Yes, so this is kind of weird, and perhaps it is worse and than weird and just wrong: we aren't thinking about a coordinate system - we wanted to avoid a coordinate system as much as possible - and just figure out a simple way to count voxels. The way we did this was to break up the interval [0,2pi] by the number of desired sections for each angular region. I imagine that we will want to switch to the standard [0,pi] for the azimuthal angle/angle of inclination; (I think) this would only affect the initialization routine which determines the initial voxel of the ray. However, in the short term, I'm not sure that it matters. If it does, then there might be a bigger problem in the background.
Will change to [0, pi] once #208 is reviewed and submitted.
Here's some quick thoughts.
We're currently using the following coordinates to represent a sphere:
Radial: [0,r] , Polar: [0, 2pi] , Azimuthal: [0, 2pi]
.
This was done for simplicity, since we began with a 2-dimensional circle [0,r] [0, 2pi]
, and then added a 3rd dimension by adding a third coordinate to represent the 3-dimensional case. It was a non-issue initially, since we assumed that we would always represent an entire sphere. However, we've now introduced the notion of sphere splicing. We want to use the spherical coordinates represented:
Radial: [0,r] , Polar: [0, 2pi], Azimuthal: [0, pi]
So my question to myself was, does there exist some 1:1 mapping between these two coordinate systems, such that we can simply just have a function TranslateFromSphericalCoordinates(...)
that gives us our appropriate bounds?
For example, to represent a cone in spherical coordinates, we would set Radial->[0, 0]
, Polar->[0, 0]
, and Azimuthal to [0, pi/2]
. Now, how do we do that in our coordinate system?
Looking for your input here as well, @ak-2485 .
Hi!

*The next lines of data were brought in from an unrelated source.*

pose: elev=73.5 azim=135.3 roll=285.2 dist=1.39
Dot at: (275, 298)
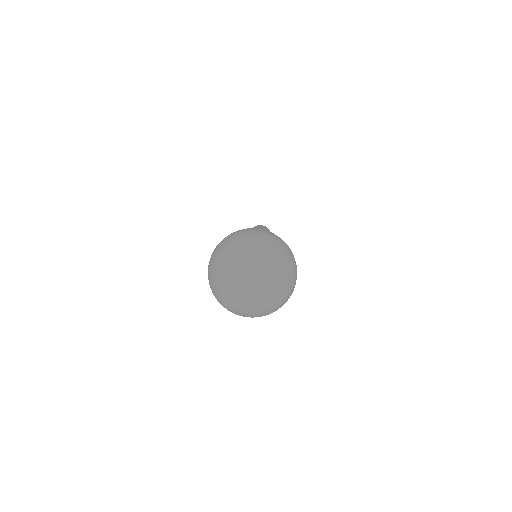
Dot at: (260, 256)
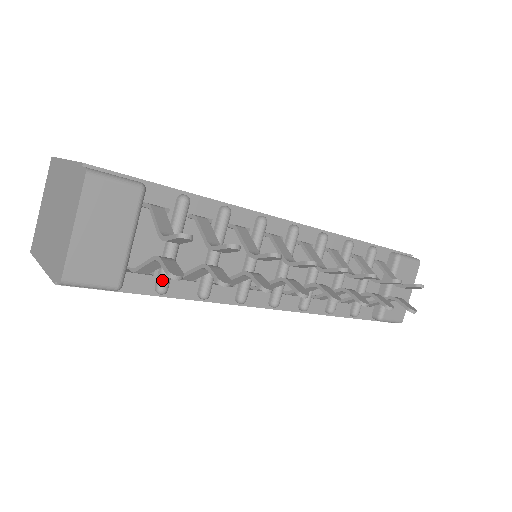
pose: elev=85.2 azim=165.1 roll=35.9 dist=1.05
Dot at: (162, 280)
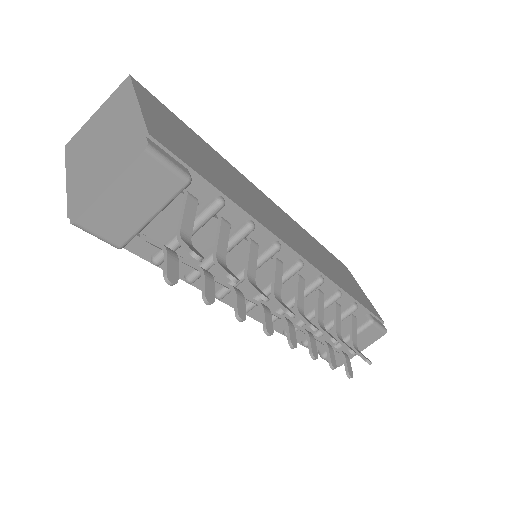
Dot at: (161, 255)
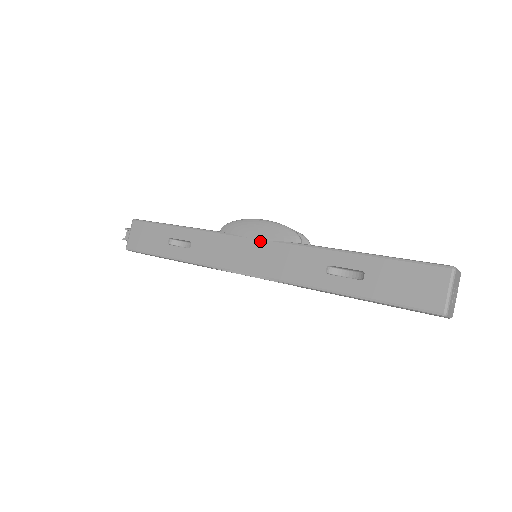
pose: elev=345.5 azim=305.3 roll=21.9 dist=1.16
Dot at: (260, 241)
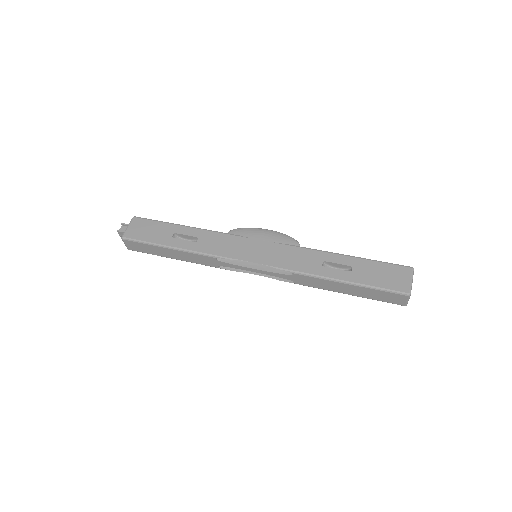
Dot at: (266, 242)
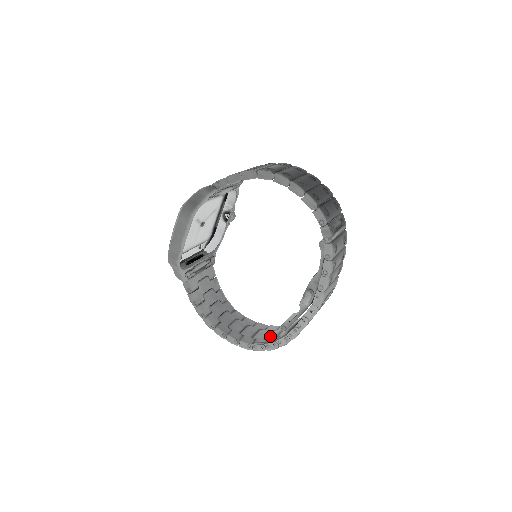
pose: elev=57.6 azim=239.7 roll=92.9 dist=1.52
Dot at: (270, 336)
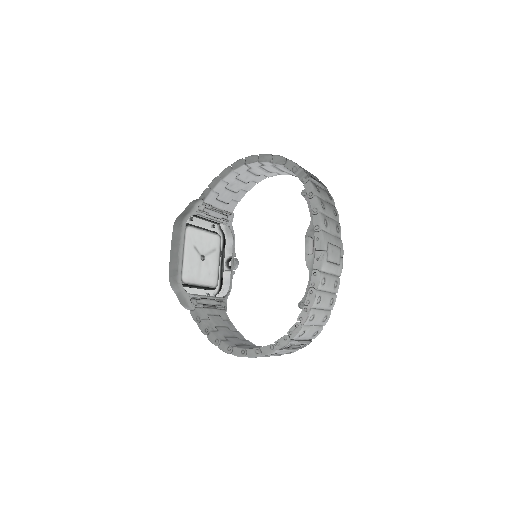
Dot at: occluded
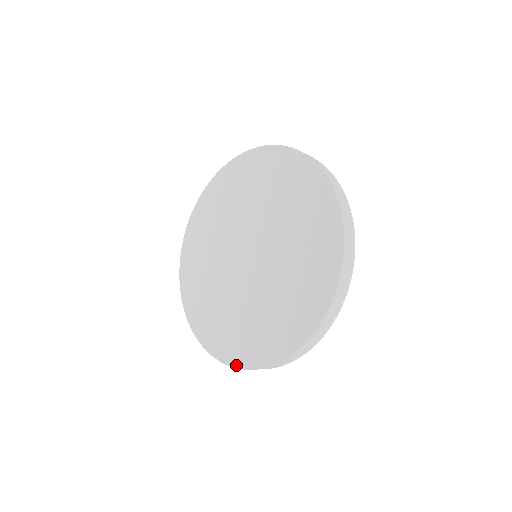
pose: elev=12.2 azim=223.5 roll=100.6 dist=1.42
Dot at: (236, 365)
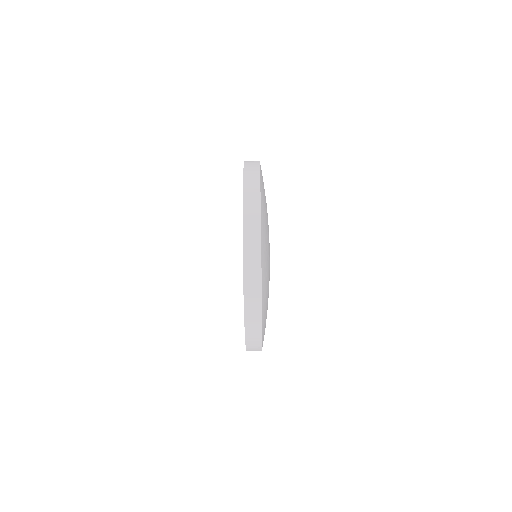
Dot at: (245, 343)
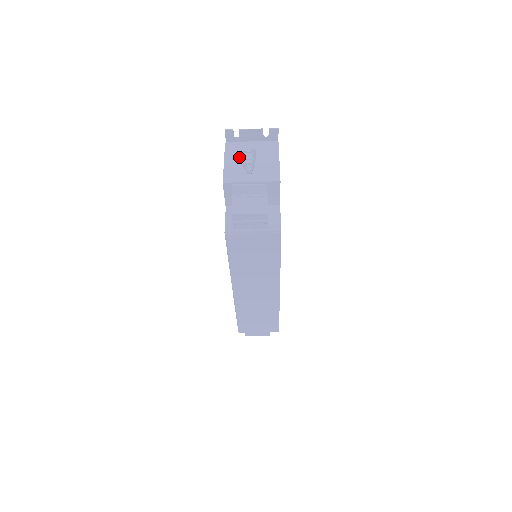
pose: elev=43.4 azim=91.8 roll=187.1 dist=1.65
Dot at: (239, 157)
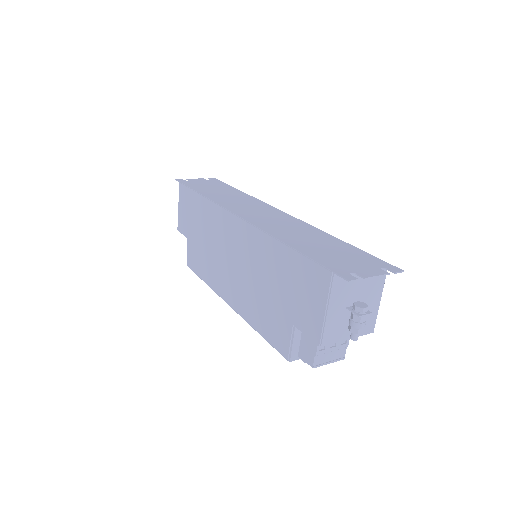
Dot at: (344, 301)
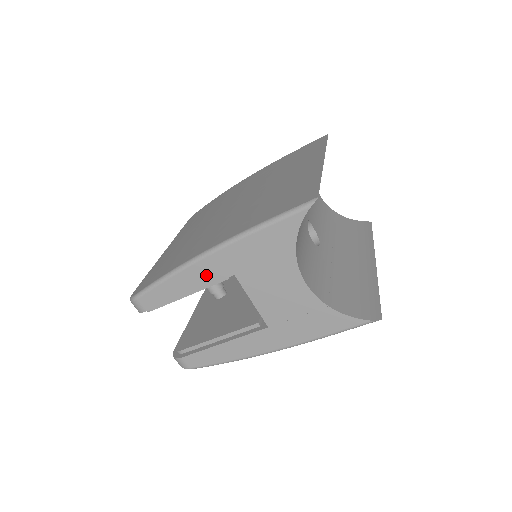
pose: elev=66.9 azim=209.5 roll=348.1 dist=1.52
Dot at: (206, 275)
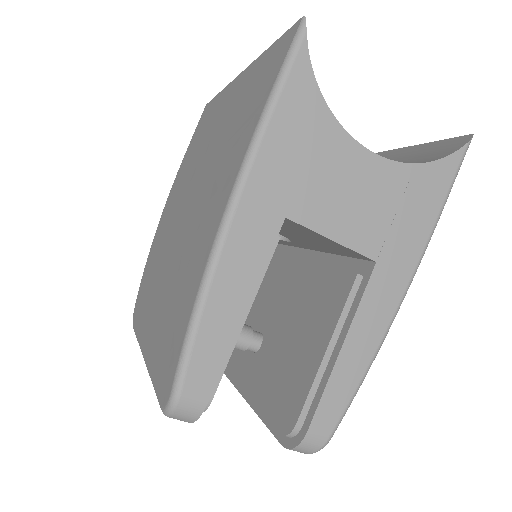
Dot at: (250, 253)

I was working on some of the previous work when I ran into something that I was unsure of. In the
test_svr.cpp
file, I see lots of areas where the sphere bounds are set to 0 .. 2*pi for both azimuthal and polar angles. My understanding is that we should usually be setting them to 0..pi for polar and 0..2pi for azimuth.Is the code set up to address this somewhere internally? Or does it need to be modified somehow to take this into account?